The LORD is a father who sees His people as His children.  I’m moved that God, the perfect Father, knows what it’s like to have wayward children.  Fathers cannot ensure their children walk in God’s ways (see John 1:12-13).  As I am concerned for the spiritual health of my own children, I have a Father who has the same concern for me.

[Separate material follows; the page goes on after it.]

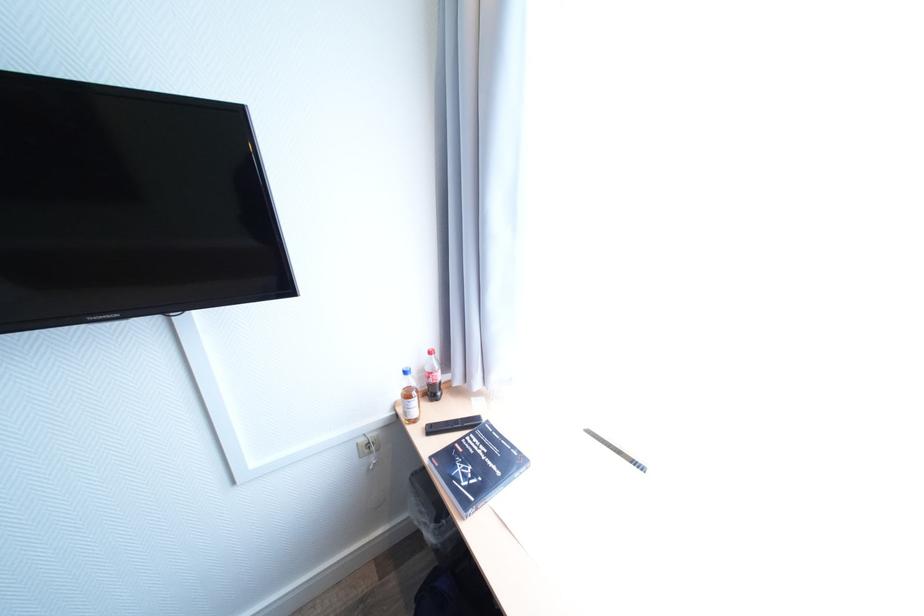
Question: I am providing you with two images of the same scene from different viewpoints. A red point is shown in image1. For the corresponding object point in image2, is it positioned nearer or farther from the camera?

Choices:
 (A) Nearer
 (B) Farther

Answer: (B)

The LORD detests spiritual posturing and posing.  God knows what’s in our hearts and sees what is done through our actions.  When our hearts and lives are wayward, all our sacrifices and formal prayers are meaningless—they are a “burden” to Him (14).  I must keep watch over my heart (Prov 4:23) and “learn to do good” (17) or my religious acts are an “abomination” to my God (13).

The LORD is willing to forgive and cleanse the repentant but will purge the rebellious.  Despite their sinfulness, the Lord offers complete cleansing (white like snow—18) to those who will repent and return to Him.  If they refuse to return to Him, He will turn His hand of judgment against them (24-26).  God is patient and slow to anger but will not be mocked.

Here Am I

I must keep my heart and conduct congruent with my formal worship.  The Lord is looking for a combination of a willing heart and obedient life (19).  The inclination of the heart (willing—19 vs refusing—20) is revealed by our conduct (obedient—19 vs rebellious—20).  Thankfully, God is able to work in us both to will and do his good pleasure (Phil. 2:13).

I can find forgiveness for my sins through repentance and returning.  God invites his wayward people to “reason” (or “dispute”) with Him.  He offers to remove the bloodguilt and stain of their souls and make them clean: “though your sins are like scarlet, they shall be as white as snow; though they are red like crimson, they shall become like wool” (18).

As one given the responsibility of leadership, I must use it to serve others not myself.  Judah’s leaders used their power to enrich themselves at the expense of others (23).  The Lord was angry with those who failed to care for the most vulnerable (fatherless, widows).  As one with a leadership position, I must use the power that comes with this role to serve His people well.  Otherwise, I will be judged by the Leader of All.